Newbie question, apologies. We have a need to backup a Kafka cluster, so that we can restore to a given point in time (as far as possible according to backup granularity) in case of problems, e.g. bad data. Replication would not help here, since bad data could be replicated.

Does anyone out there have such a use case, and did you solve it (with Cloudera or open-source tools)?

Thanks in advance.

1 ACCEPTED SOLUTION

Explorer

You can use Nifi to save your Kafka messages into HDFS (for instance).

 

Something like this :

Sans titre.png

 

- ConsumeKafka : flowfile content is the Kafka message itself, and you have access to some attributes : topic name, partition, offset, key...(but not timestamp !). When i need it I store the timestamp in the key.

- ReplaceText : build your backup line using flowfile content and attributes

- MergeContent : to build a big file containing multiple Kafka message

- Extracttext : to set attribute to be used as filename

- PutHDFS : to save the created file into HDFS

 

And you can do the reverse if you need to push it bash to your kafka cluster.

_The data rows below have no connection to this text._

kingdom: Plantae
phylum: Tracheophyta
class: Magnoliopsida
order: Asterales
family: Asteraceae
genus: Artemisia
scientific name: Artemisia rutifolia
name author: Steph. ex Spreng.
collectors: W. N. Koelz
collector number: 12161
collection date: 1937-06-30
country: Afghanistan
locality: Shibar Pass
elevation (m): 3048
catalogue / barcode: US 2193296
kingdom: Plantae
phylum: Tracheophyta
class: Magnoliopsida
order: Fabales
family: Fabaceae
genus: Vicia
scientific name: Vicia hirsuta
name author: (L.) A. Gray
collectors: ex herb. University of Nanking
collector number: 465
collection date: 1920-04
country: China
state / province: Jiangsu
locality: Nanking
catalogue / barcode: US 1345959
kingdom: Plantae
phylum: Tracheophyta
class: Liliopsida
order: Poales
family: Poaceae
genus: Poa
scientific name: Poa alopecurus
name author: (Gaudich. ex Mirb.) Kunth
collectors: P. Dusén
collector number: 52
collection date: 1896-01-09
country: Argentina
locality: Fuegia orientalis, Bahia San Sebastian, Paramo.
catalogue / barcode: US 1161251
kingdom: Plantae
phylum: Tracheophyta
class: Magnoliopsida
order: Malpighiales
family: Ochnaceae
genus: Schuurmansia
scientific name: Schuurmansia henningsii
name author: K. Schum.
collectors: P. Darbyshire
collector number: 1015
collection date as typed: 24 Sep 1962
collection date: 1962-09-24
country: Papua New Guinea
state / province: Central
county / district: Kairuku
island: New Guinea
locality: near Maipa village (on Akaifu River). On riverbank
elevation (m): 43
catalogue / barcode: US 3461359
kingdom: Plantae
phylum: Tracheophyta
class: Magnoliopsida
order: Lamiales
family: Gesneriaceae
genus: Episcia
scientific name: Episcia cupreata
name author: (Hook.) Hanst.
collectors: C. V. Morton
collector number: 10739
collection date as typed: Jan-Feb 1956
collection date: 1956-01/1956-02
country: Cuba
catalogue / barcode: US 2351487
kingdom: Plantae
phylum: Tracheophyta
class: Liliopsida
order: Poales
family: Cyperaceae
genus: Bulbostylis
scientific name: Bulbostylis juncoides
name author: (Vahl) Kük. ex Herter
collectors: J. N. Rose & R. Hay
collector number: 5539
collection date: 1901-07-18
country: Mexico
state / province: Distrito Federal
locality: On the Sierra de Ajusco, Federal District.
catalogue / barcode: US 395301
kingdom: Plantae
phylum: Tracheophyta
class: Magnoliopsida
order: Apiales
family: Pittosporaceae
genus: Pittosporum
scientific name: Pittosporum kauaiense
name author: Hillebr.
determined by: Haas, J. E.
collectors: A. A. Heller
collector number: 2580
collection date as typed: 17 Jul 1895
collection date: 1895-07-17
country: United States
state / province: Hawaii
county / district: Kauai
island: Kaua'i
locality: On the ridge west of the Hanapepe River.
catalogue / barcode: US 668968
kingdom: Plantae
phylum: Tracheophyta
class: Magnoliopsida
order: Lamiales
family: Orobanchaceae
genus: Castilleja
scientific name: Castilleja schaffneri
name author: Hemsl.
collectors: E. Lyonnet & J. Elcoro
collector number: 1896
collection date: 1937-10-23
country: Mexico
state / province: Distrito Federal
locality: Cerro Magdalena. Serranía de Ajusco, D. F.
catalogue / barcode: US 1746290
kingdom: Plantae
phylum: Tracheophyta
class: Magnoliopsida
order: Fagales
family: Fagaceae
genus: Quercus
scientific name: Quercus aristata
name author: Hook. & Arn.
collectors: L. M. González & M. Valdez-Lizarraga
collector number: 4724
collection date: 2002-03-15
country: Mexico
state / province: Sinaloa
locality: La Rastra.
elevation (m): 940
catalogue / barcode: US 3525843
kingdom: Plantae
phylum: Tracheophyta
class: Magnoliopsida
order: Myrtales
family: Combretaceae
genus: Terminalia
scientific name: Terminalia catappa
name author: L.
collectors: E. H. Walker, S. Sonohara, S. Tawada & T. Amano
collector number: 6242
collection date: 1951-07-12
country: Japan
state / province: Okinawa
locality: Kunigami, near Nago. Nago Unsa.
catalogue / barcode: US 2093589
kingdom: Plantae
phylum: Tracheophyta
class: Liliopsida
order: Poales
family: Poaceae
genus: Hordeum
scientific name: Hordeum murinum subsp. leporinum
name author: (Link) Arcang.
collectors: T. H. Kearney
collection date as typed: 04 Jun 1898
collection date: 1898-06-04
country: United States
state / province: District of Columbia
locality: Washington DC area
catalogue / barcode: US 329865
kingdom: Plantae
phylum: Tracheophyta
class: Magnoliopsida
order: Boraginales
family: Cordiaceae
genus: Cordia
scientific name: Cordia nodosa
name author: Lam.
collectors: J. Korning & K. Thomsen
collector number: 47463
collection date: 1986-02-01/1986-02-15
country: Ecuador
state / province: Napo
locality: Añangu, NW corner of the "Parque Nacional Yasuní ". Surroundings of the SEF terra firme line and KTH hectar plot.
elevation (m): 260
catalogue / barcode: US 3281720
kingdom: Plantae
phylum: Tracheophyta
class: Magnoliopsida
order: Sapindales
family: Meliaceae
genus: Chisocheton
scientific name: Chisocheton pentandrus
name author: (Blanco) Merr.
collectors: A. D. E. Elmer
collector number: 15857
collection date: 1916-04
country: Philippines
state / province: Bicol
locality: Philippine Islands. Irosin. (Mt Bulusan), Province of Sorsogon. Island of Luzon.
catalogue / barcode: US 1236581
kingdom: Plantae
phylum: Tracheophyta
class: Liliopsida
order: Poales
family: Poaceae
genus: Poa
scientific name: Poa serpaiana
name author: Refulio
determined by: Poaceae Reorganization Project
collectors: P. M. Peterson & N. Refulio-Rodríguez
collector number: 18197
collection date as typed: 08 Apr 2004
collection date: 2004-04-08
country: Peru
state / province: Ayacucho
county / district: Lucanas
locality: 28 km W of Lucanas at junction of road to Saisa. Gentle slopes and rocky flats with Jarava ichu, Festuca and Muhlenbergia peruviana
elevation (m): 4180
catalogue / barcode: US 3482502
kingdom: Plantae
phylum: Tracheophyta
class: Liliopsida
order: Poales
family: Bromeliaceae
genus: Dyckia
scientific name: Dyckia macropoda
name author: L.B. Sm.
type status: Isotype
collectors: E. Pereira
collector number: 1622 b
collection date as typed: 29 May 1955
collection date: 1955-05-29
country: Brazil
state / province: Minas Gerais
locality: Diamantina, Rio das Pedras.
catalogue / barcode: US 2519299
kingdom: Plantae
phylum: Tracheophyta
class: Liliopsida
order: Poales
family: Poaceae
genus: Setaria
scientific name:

View solution in original post

4 REPLIES 4

Super Collaborator

There's an open source tool kafka-backup that sounds like what you are looking for. I'm not sure I follow your granularity point though.

New Contributor

Thanks

Yes, I came across this kafka-backup when doing searches around this area. But I was hoping that maybe there would have been support from Cloudera itself, as a vendor that wraps Kafka with value-added-services.

 

Regarding granularity, I meant that if I took a backup every six hours, I would presumably be able to return to point-of-time only at that granularity, e.g. to state at 13:00, 19:00, 01:00, 07:00, etc. Unless the backup capability included a continuous log that allowed fine-grained return to point of time.

Super Collaborator

Ok, I get your granularity point. Thanks for clarifying. 

 

Unfortunately we don't have a Cloudera supported tool that can do a simple backup of the Kafka cluster. I can only speculate on the reason, but this is likely a rare case where a backup (rather than replication) is required. 

Explorer

You can use Nifi to save your Kafka messages into HDFS (for instance).

 

Something like this :

Sans titre.png

 

- ConsumeKafka : flowfile content is the Kafka message itself, and you have access to some attributes : topic name, partition, offset, key...(but not timestamp !). When i need it I store the timestamp in the key.

- ReplaceText : build your backup line using flowfile content and attributes

- MergeContent : to build a big file containing multiple Kafka message

- Extracttext : to set attribute to be used as filename

- PutHDFS : to save the created file into HDFS

 

And you can do the reverse if you need to push it bash to your kafka cluster.